DOCUMENT TEXT START

Since Chicken Little is Disney's first all-CGI feature (2000's Dinosaur was a hybrid of computer animation and live action backgrounds), expectations are sky high, so to speak. People are bound to say "it's not as good as (insert Pixar movie here)," but the question is not whether Disney has matched Pixar.
The studio behind the Toy Story movies and The Incredibles is so far out front, there is no second place not for Disney, DreamWorks or Blue Sky, which made Ice Age and Robots. The proper question to ask is, does Chicken Little prove that Disney can get back in the game after a few lackluster years?
The answer is a qualified yes.
If Disney thought that switching from hand-drawn to computer animation would restore their glory, they thought wrong. Like most of Disney's recent hand-drawn movies, Chicken Little has story problems.
The movie starts out very well, but once it shifts from being a comedy about a lovable misfit to a sci-fi alien invasion, the transition is jarring. It feels like Disney made two different movies and mashed them together, making an uneasy fit.
Disney also continues to struggle with its musical selections, which have been lacking lately. John Debney's score is decent, but the use of songs like the Spice Girls' "Wannabe" and C+C Music Factory's "Gonna Make You Sweat (Everybody Dance Now)" makes me wonder if the writers have been watching too many episodes of VH-1's I Love the 90s.

DOCUMENT TEXT END

ACTIVITIES:
#1 In the Chicken Little review, whose score is called decent?
#2 Give again, word for word, the part of the Chicken Little review from "The answer is" up to and including "has story problems.".
#3 Proceed with the Chicken Little review, picking up after its final sentence.

RECORDED INFORMATION START

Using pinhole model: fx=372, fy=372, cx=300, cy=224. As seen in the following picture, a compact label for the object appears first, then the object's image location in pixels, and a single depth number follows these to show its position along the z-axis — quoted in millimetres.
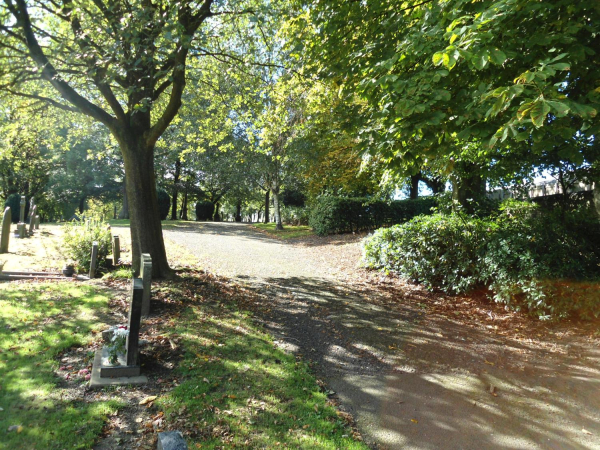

RECORDED INFORMATION END

RESULTS:
#1 John Debney's.

#2
The answer is a qualified yes.
If Disney thought that switching from hand-drawn to computer animation would restore their glory, they thought wrong. Like most of Disney's recent hand-drawn movies, Chicken Little has story problems.

#3
What do work very well are the characters. I loved an early sequence that shows how Chicken Little gets to school, ingeniously beating obstacle after obstacle. This allows for some great gags, like our hero using shook-up pop bottles to get to a high place, and reveals his never-say-die attitude.
His buddies, including the encouraging Abby Mallard (Joan Cusack) and the terrified Runt (Steve Zahn) are well animated in every sense of the word, and the voice performances are outstanding across the board.
Disney's computer animation cannot match the finesse of Pixar, but the Mouse House still has some tricks up its sleeve. The cartoon-like design style is great fun to watch, with a heavy egg motif. And there's a marvelous scene involving a spaceship tile that mimics everything it touches.
Although Chicken Little can't measure up to the very best of Disney, it can still stand proudly alongside the classics. And that isn't chicken feed.